Il 31 luglio 2011 a Nardò, in Salento, nei pressi della Masseria di Boncuri, centinaia di braccianti iniziano il primo grande sciopero migrante d’Italia. Durante la raccolta del pomodoro, rifiutano i salari al ribasso e bloccano il traffico estivo. Il corpo che di solito, invisibile e silenzioso, viaggiava in bici al ciglio della strada, si sposta al centro della carreggiata: impossibile da ignorare.
Quell’estate, la qualità dei pomodori era particolarmente buona, così il caporale disse di raccogliere e stoccare i pomodori intatti, invece che sotto forma di riserva. Nonostante la tecnica fosse diversa, il caporale offriva comunque 3,50 euro a tonnellata. Due raccoglitori ghanesi si rifiutarono per primi, chiedendo di essere pagati 6 euro a tonnellata, come per i pomodori ciliegini. Il primo giorno il 95% dei braccianti aderì allo sciopero. Tre giorni dopo gli scioperanti erano seduti al tavolo istituzionale.

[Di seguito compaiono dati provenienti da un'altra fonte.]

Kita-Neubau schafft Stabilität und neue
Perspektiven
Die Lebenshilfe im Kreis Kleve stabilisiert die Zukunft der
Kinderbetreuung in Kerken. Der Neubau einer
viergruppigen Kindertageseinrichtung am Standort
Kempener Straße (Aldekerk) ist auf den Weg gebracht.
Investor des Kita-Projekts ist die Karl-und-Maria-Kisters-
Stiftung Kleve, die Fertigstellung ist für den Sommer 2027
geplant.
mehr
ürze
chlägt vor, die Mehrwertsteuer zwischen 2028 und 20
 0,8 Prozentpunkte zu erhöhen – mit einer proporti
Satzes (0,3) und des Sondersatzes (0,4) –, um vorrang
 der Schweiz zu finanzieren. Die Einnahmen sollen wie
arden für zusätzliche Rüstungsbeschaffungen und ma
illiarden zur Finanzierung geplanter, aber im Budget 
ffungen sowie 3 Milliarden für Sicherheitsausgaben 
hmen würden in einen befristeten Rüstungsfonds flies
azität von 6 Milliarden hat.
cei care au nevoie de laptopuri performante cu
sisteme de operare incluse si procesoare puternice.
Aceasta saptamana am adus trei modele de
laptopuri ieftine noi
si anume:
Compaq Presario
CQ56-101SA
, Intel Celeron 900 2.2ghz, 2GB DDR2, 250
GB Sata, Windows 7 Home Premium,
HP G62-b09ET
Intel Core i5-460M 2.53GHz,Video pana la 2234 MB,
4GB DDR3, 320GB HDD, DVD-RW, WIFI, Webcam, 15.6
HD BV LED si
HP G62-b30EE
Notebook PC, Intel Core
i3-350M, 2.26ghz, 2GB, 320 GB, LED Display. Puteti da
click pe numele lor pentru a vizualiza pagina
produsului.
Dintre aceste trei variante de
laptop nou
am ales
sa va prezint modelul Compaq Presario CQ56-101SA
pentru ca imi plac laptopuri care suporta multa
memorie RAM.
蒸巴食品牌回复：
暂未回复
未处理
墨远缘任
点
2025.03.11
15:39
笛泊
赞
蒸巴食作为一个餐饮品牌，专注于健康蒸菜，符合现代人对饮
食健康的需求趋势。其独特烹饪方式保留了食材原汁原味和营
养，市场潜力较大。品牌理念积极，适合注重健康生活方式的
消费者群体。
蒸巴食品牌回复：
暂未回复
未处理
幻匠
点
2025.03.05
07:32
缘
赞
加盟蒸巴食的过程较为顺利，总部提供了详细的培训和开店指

«Resisteremo fino alla fine: è una lotta difficile, ma vi assicuro che vinceremo. Abbiamo il nostro potere, siamo una forza, non dobbiamo arrenderci. So che questo messaggio è difficile perché la maggior parte di voi è venuta qui per lavorare. Sappiamo tutti che manifestare è difficile, ma tutto ciò che di bello c’è in questo mondo è stato ottenuto manifestando» (Sagnet, 2012).
L’attenzione mediatica salì e lo sguardo si soffermò su una parte di mondo a cui aveva prestato poca attenzione: quella realtà dove le culture millenarie e i processi della globalizzazione si incontrano a convivono (Leogrande, 2008). I luoghi dello sfruttamento agricolo appartengono a ogni epoca: i casolari abbandonati e sperduti, le baracche, i materassi sparsi. In questo millennio però è mutata la modalità di reclutamento, la forza del ricatto nei confronti di quelli che Frantz Fanon avrebbe definito «i dannati della Terra»: comunità disgregate o inestinti appartenenti a universi linguistici e culturali differenti e spesso inconciliabili, segregati, appositamente, in enclave per poter praticare meglio il controllo.
Nel 2011 però i lavoratori della terra rompono il patto tacito di sfruttamento con i padroni e i caporali, alzano la voce. La maggioranza nordafricana, forse ancora scottata dalla rabbia delle primavere arabe, e l’eccezionalismo del camerunese Yvan Sagnet, che dal Politecnico di Torino scopriva la realtà dei campi, accendono la miccia e riescono a far sopravvivere la fiamma. A Nardò quindi, con il sostegno della Cgil, vitale per i processi di alfabetizzazione sindacale, si crea una dimensione collettiva di braccianti consapevoli dei propri diritti che porta all’approvazione del reato di caporalato, articolo 603 del Codice penale, a settembre dello stesso anno, dopo decenni di vuoto normativo e giuridico.
Negli anni l’impegno di Yvan Sagnet passa, nelle sue parole, «dalla protesta alla proposta» con la fondazione di NoCap, una rete di contrasto al caporalato che non ha solo creato e supportato realtà agricole virtuose, immettendo sui mercati un’alternativa ai frutti dello sfruttamento, ma ha tolto dai ghetti centinaia e centinaia di persone garantendo salari e alloggi dignitosi. Mentre parlo con Yvan gli faccio qualche domanda sull’eredità di quello sciopero: «La strada è ancora lunga e complessa, ma possiamo dire che lo sciopero di Nardò ha segnato l’inizio di una lotta senza sosta ai padroni, all’impunità e all’illegalità di cui sono l’emblema, il che non è cosa da poco in questo Paese rassegnato su tutto».